"
What was so unnatural for the particular boy I was concerned
with was this sudden revelation of a consciousness and a plan.
That was what really overcame me, what prevented my going in.
I walked round the church, hesitating, hovering; I reflected
that I had already, with him, hurt myself beyond repair.
Therefore I could patch up nothing, and it was too
extreme an effort to squeeze beside him into the pew:
he would be so much more sure than ever to pass his arm
into mine and make me sit there for an hour in close,
silent contact with his commentary on our talk. For the first
minute since his arrival I wanted to get away from him.
As I paused beneath the high east window and listened to the sounds
of worship, I was taken with an impulse that might master me,
I felt, completely should I give it the least encouragement.

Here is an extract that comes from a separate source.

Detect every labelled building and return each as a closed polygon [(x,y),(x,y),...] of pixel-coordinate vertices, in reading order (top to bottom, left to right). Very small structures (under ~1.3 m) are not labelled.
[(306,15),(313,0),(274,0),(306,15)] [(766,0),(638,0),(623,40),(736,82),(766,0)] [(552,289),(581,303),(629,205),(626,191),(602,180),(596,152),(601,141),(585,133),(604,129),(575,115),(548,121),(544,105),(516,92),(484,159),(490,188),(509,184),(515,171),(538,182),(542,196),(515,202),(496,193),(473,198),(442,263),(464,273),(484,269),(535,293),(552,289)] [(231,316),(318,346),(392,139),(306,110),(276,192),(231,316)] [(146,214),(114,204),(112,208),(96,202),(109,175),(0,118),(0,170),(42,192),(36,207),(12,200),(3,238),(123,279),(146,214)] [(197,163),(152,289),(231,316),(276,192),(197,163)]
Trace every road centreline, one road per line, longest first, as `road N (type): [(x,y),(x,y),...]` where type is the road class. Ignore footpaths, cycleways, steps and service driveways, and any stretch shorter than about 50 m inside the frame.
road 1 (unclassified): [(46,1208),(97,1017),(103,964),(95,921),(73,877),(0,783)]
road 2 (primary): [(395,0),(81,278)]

I might easily put an end to my predicament by getting
away altogether. Here was my chance; there was no one to stop me;
I could give the whole thing up--turn my back and retreat.
It was only a question of hurrying again, for a few preparations,
to the house which the attendance at church of so many of
the servants would practically have left unoccupied. No one,
in short, could blame me if I should just drive desperately off.
What was it to get away if I got away only till dinner?
That would be in a couple of hours, at the end of which--
I had the acute prevision--my little pupils would play at
innocent wonder about my nonappearance in their train.